By Callie Gale Heilmann & Gemeem Davis, Published in The Connecticut Post, April 28th, 2022

BRIDGEPORT – Over the past seven years, Bridgeport’s municipal budget tells a sad and disturbing story. Think of our budget like a pie and our tax dollars like the ingredients that make up that pie. If we want to bake a small pie to serve a small group of people, we need relatively few ingredients. But if we want to bake a big, fat, juicy pie to feed a large group of people, we’ll need to increase our ingredients.

Since 2014, Bridgeport has been prevented from making a big pie (i.e. an adequate budget) because revenue from our taxes has remained essentially flat, due to poor leadership, very weak economic growth and divestment from education.

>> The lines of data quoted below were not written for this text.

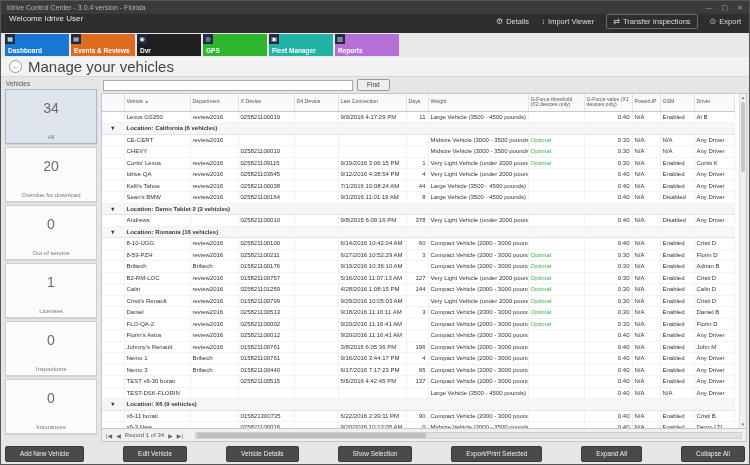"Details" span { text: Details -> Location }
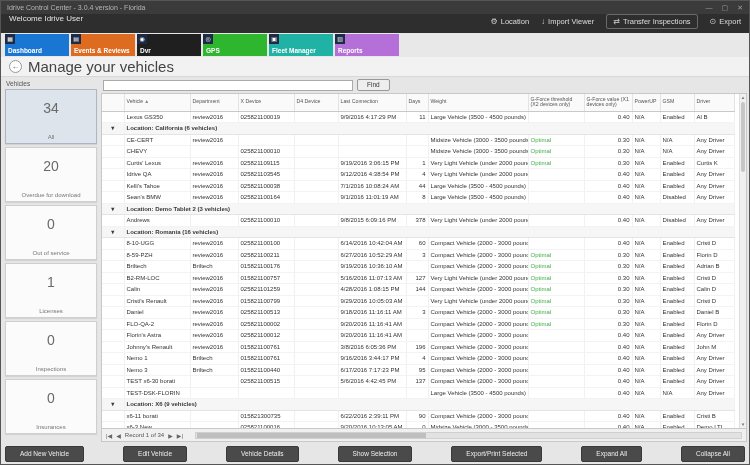"Import Viewer" span { text: Viewer -> Print }
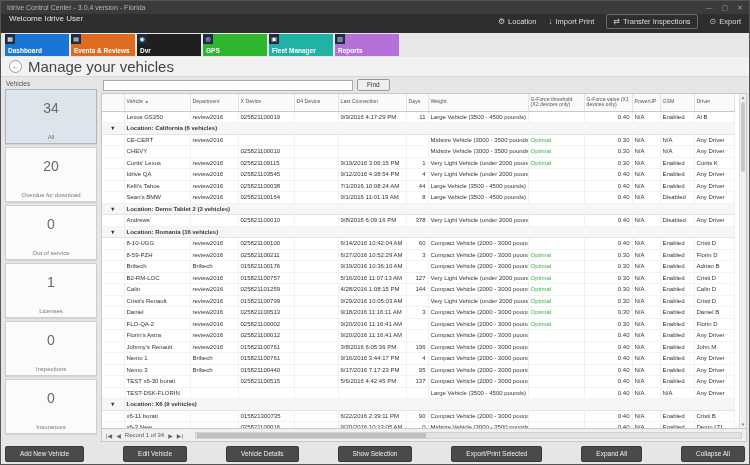"Manage your vehicles" .page-title { font-size: 15px -> 11px }
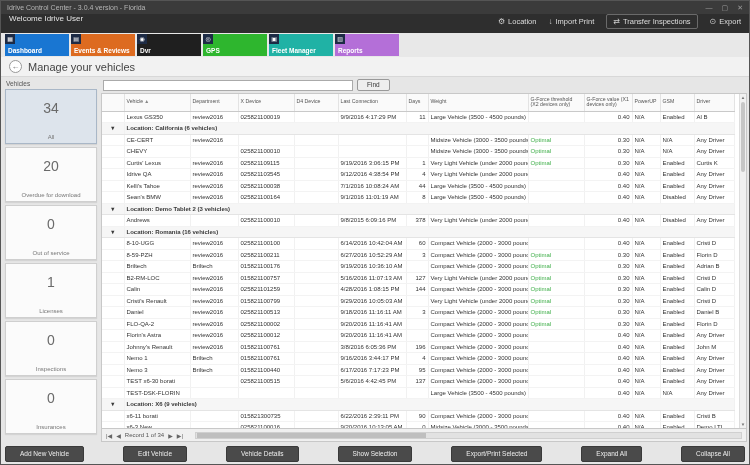"20" div.card-count { text: 20 -> 30 }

Therefore, when large and fast growing city departments ask for a larger slice of our pie, the mayor simply picks and chooses which slices to make smaller, rather than focusing on innovative ways to increase our tax base and equitably balance the budget.

Click here to read the full Op-Ed in The Connecticut Post

Year after year, we at Bridgeport Generation Now have been very vocal that the choice to give the Board of Education a smaller slice has consistently led to cuts to Bridgeport public schools. And the large, fast growing slice has been the Bridgeport Police Department — a department that is decades deep in a crisis of misconduct, corruption, abuse, and racism.

We need transformational leaders with the courage to propose and pass a budget that tells a new story — a story of a city determined to eliminate racial and economic disparities by making bold investments in public education and social services so all of us can enjoy a big, fat, juicy pie.